Es septiembre, es 1979, es Bordeaux. Estuve diez días trabajando en la vendimia en Saint Emilion. Estoy curtido, bronceado, me duele la espalda, mis dedos con apósitos por cortes con el “cicateur”. Estoy enamorado de Claire, compañera de trabajo, poetisa, estudiante de sociología. Claire era de Charente, la tierra donde se produce el Cognac. Allá nos vamos y entre cavas de piedra y telarañas colgando de techumbres que cobijan toneles y alambiques, laberintos de cobre y chimeneas de ladrillos; una noche helada y de luna llena, habíamos terminado de comer en la pequeña terraza del galpón de una granja reciclada que nos prestaron,
¿Viste al ángel, Alejo?
Lo estoy abrazando.
No en serio.
Ahora lo estoy besando, es mi ángel de la guarda.
Los ángeles son asexuados.
Creo que tienen sexo, y al menos para mí, el ángel de la guarda es mujer.
Luego algo pasó, seguimos hablando, riendo, bebiendo y nos fuimos a acostar.
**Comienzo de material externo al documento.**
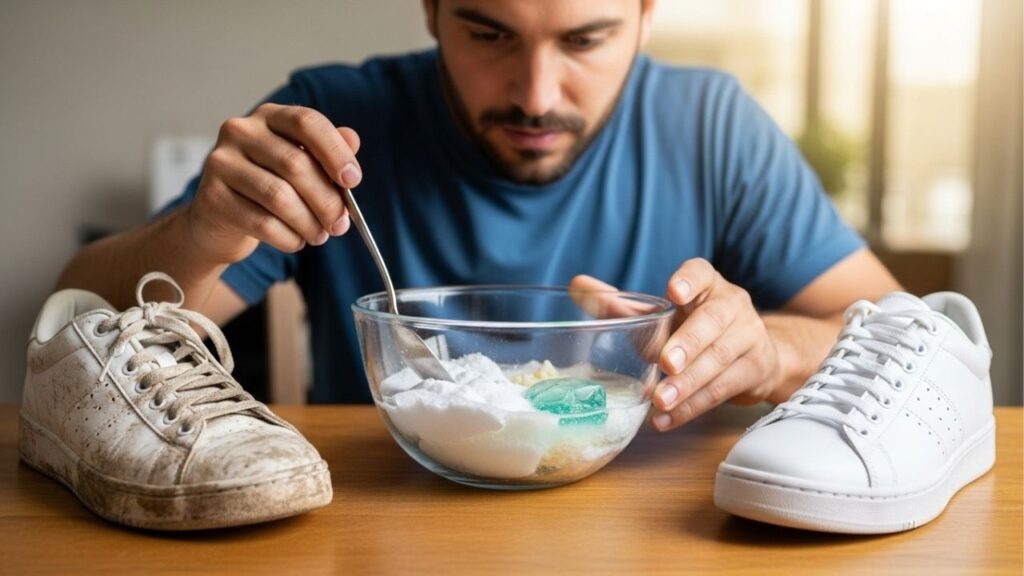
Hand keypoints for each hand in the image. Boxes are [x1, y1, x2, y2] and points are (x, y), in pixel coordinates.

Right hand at [187, 103, 361, 263]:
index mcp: (269, 116)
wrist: (218, 219)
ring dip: (309, 223)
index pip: (307, 122)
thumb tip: (352, 140)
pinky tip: (296, 241)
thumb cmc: (268, 188)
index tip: (353, 181)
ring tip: (320, 235)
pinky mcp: (212, 197)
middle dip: (327, 200)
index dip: (335, 151)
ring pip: (279, 197)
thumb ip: (326, 152)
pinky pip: (262, 223)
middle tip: (340, 224)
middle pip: (296, 164)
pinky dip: (289, 238)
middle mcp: (240, 131)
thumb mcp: (299, 165)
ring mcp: (221, 162)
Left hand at [651, 258, 780, 430]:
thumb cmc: (697, 329)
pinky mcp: (756, 368)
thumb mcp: (669, 316)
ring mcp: (749, 334)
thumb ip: (634, 314)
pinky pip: (721, 389)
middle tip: (666, 363)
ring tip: (660, 400)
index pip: (700, 273)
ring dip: (687, 384)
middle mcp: (732, 303)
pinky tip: (667, 418)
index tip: (674, 293)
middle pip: (711, 321)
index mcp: (707, 283)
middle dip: (688, 343)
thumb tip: (594, 300)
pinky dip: (691, 407)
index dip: (688, 281)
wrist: (752, 353)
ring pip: (718, 359)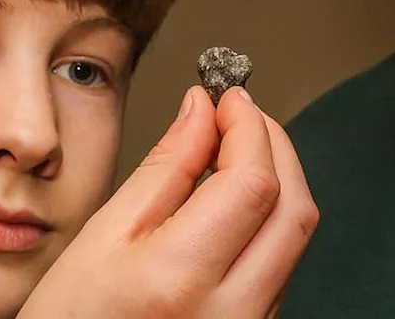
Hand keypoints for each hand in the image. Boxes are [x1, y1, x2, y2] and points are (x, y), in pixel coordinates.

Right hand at [18, 86, 317, 318]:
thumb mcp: (101, 237)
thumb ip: (163, 169)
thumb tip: (200, 112)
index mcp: (181, 278)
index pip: (251, 182)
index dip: (248, 127)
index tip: (230, 97)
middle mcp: (230, 312)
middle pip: (293, 207)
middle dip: (274, 146)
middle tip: (241, 115)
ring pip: (293, 238)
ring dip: (277, 182)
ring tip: (235, 152)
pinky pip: (281, 266)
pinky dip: (268, 221)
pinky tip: (235, 203)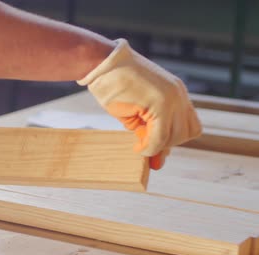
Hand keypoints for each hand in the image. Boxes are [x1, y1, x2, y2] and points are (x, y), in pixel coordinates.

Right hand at [78, 39, 201, 169]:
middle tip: (144, 142)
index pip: (189, 125)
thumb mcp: (135, 110)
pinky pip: (160, 137)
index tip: (154, 143)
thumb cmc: (113, 84)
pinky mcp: (159, 103)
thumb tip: (156, 153)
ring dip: (156, 145)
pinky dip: (149, 147)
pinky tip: (137, 146)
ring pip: (174, 138)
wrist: (101, 64)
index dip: (173, 138)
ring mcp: (171, 98)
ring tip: (139, 141)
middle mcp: (178, 94)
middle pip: (187, 133)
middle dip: (165, 143)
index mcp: (176, 92)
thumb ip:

No duermo profundo los días de luna fuerte. Me desperté en la mitad de la noche y Claire estaba en la cornisa de la ventana, mirando a la luna; fumaba. Me acerqué a ella.
Aquí en Charente, me cuenta, cada vez que termina la destilación, en el momento que el agua arde y se transforma en agua de vida, se produce la magia alquímica, ese instante lo conocemos como “la parte des anges”.
Nos abrazamos y dormimos luego hasta media mañana.
Nunca sé si alguna mujer me entiende cuando me refiero al aura femenina que todo hombre tiene. Detesto la palabra conquista, pero el machismo existe y la mujer desea ser conquistada. Me espanta la posesión, pero deseamos poseer y ser poseídos. La cultura nos marca un arquetipo masculino que requiere de otro femenino. Cuando el brujo de Viena dice no saber qué quiere una mujer ¿está dudando de los arquetipos o habla como un tanguero de los años 40?
Pascal Quignard se pregunta ¿qué hace madurar la música, en el corazón del músico? ¿qué infla el sexo del hombre que mira a una mujer? Es una ilusión, eso es. Eso mendiga. Por eso los amantes tienden las manos, extienden las manos uno hacia el otro, porque mendigan.
Cada vez que pienso en Francia, no se me presenta la torre Eiffel, el Louvre o un restaurante, sino el campo, Claire y yo cosechando racimos de uva y arrojándolos a una batea de plástico, un pastor arreando sus ovejas por un camino de tierra, a la vera del cual crece la “garrigue” y que se pierde en una loma que termina en una iglesia abandonada y un campesino, un jornalero, pobre, bajo, tosco y hosco, carpiendo encorvado los surcos de su quinta, solitario, vestido siempre con su ropa de trabajo azul, su boina y sus alpargatas raídas. Cuando lo recuerdo, siempre pienso en Heráclito, recostado en las terrazas de Éfesos, mirando hacia el mar, pero pensando en un río, tratando de entender.